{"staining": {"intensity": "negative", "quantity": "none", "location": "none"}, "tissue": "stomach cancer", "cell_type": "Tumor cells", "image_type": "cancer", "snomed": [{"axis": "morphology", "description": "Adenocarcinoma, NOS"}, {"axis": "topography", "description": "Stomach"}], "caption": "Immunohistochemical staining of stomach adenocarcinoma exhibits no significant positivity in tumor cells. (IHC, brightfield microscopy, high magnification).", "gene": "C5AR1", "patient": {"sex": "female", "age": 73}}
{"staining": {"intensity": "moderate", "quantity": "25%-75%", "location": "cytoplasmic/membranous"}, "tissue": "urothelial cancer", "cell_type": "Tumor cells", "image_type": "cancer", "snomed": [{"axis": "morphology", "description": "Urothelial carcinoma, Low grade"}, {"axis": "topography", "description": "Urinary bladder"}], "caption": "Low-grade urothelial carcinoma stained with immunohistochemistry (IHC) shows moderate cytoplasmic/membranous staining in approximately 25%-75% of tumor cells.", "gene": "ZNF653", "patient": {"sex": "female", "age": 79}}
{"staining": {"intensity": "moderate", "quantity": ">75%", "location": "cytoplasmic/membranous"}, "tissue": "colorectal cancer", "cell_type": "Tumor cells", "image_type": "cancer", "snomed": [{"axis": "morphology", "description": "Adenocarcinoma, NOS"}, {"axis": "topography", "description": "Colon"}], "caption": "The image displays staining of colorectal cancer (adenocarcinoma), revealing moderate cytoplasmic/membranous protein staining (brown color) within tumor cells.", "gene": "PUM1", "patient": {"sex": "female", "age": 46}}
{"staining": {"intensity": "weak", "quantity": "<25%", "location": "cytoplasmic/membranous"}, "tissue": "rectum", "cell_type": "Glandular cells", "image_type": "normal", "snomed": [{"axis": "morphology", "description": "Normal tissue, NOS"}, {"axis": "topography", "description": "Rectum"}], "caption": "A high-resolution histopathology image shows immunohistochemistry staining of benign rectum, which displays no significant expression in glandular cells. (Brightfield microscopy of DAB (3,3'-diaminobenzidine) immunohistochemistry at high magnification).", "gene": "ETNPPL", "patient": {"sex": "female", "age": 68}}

┄┄┄┄┄┄┄┄┄┄┄┄┄┄┄┄┄┄┄┄

▶ WHAT TO PRODUCE:
Report all lines of the material that contain the word "immunohistochemistry".

▶ SOLUTION TO THIS TASK:
{"staining": {"intensity": "moderate", "quantity": "25%-75%", "location": "cytoplasmic/membranous"}, "tissue": "urothelial cancer", "cell_type": "Tumor cells", "image_type": "cancer", "snomed": [{"axis": "morphology", "description": "Urothelial carcinoma, Low grade"}, {"axis": "topography", "description": "Urinary bladder"}], "caption": "Low-grade urothelial carcinoma stained with immunohistochemistry (IHC) shows moderate cytoplasmic/membranous staining in approximately 25%-75% of tumor cells.", "gene": "ZNF653", "patient": {"sex": "female", "age": 79}}
{"staining": {"intensity": "weak", "quantity": "<25%", "location": "cytoplasmic/membranous"}, "tissue": "rectum", "cell_type": "Glandular cells", "image_type": "normal", "snomed": [{"axis": "morphology", "description": "Normal tissue, NOS"}, {"axis": "topography", "description": "Rectum"}], "caption": "A high-resolution histopathology image shows immunohistochemistry staining of benign rectum, which displays no significant expression in glandular cells. (Brightfield microscopy of DAB (3,3'-diaminobenzidine) immunohistochemistry at high magnification).", "gene": "ETNPPL", "patient": {"sex": "female", "age": 68}}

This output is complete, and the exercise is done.